5 – paying the departure tax or "pase a bordo" (which must be paid at
the airport) 25 CUCs.

These are only the requirements of the Office of Immigration (Oficina de
Inmigracion y Extranjeria); which are added to other requirements and
other costs (such as certifications of birth, marriage, divorce,
criminal background checks, military discharge, documents from the
Office of Housing, etc.), with each case according to the proposed type
of travel, whether temporary or permanent.

Usually the processing time of the bureaucratic paperwork takes longer
than it should, forcing Cubans who are eager to travel to come up with
certain monetary "gifts" for the employees of these offices in order to
expedite the processing. The final approval, whether this is to visit
relatives or tourism, is subject to the discretion of the immigration
authorities – meaning that their response is not always positive.

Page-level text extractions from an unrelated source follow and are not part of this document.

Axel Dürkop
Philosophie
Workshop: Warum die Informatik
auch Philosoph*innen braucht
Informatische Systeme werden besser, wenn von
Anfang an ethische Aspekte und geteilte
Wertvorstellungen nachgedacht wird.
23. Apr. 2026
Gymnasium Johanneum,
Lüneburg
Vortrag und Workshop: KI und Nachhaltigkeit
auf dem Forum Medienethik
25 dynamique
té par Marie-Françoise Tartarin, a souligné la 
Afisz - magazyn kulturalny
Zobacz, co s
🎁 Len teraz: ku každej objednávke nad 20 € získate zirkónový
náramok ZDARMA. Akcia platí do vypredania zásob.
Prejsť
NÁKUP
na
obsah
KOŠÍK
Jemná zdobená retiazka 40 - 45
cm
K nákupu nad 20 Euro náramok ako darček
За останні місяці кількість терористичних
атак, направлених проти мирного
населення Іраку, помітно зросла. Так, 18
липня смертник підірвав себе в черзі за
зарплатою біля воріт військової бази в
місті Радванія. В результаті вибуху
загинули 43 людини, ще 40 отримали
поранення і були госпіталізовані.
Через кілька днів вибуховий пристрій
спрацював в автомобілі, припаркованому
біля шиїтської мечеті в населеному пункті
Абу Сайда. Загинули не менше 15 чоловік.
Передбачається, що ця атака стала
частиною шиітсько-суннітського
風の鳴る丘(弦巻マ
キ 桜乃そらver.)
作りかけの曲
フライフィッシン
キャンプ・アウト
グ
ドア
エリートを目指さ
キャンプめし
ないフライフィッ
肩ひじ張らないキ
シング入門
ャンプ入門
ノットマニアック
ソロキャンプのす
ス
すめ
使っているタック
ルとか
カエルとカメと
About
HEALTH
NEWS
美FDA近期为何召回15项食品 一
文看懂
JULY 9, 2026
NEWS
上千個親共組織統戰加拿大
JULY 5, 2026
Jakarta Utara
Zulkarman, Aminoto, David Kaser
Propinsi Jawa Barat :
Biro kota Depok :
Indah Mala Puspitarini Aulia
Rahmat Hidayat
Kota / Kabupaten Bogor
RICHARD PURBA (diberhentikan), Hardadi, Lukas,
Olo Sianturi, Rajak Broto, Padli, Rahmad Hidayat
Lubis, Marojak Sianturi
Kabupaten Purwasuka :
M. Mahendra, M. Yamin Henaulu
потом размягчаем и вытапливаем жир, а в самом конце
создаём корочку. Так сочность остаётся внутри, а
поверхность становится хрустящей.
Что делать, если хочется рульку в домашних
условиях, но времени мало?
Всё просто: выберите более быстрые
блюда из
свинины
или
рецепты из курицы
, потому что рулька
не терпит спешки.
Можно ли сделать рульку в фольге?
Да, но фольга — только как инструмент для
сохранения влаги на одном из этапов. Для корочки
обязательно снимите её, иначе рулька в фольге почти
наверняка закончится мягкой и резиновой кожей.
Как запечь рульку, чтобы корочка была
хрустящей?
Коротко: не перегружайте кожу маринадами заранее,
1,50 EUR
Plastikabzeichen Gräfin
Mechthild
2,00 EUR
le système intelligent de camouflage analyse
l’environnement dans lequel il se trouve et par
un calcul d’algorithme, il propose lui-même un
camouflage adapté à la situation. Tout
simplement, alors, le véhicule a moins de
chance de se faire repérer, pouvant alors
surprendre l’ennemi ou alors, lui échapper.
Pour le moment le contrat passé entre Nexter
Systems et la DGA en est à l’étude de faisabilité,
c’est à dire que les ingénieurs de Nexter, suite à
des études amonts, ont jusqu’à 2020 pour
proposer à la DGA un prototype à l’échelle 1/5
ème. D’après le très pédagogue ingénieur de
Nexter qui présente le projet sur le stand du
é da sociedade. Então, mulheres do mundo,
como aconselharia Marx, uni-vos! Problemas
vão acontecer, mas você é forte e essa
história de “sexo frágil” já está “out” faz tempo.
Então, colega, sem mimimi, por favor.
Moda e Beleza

The government claims to be working on the relaxation of the current
immigration policy that prevents citizens from freely leaving the
island. However, nothing concrete has been proposed with respect to
this, despite this being one of the reforms most wanted by the population.

One Cuban parliament member, Deputy Luis Morlote, explained: "Before
issuing any proposal, the National Assembly must first analyze the
impact, conditions and context of changes in the current immigration
model that has been in place for the past fifty years (…) The proposal
is being analyzed while taking into consideration the complexity of the
issue, since we're not talking about just any country."

This he followed up with the issue of the US's Cuban Adjustment Act,
which allows Cubans to obtain residency if they set foot on American
soil. He also spoke about the impact of the brain drain on the island
and finished off by saying that Cubans are leaving mainly for economic
reasons and not political ones. Yet, despite his pretenses, he didn't
rule out a mass exodus.

They are taking their time to change their laws because mass exodus is a
distinct possibility, as has been and remains to this day the right of
all Cubans to travel, for whatever reason or wherever they might go.

Everything is a set of possibilities. That Cuba changes should be a
fact, suffice to be satisfied with the possibility.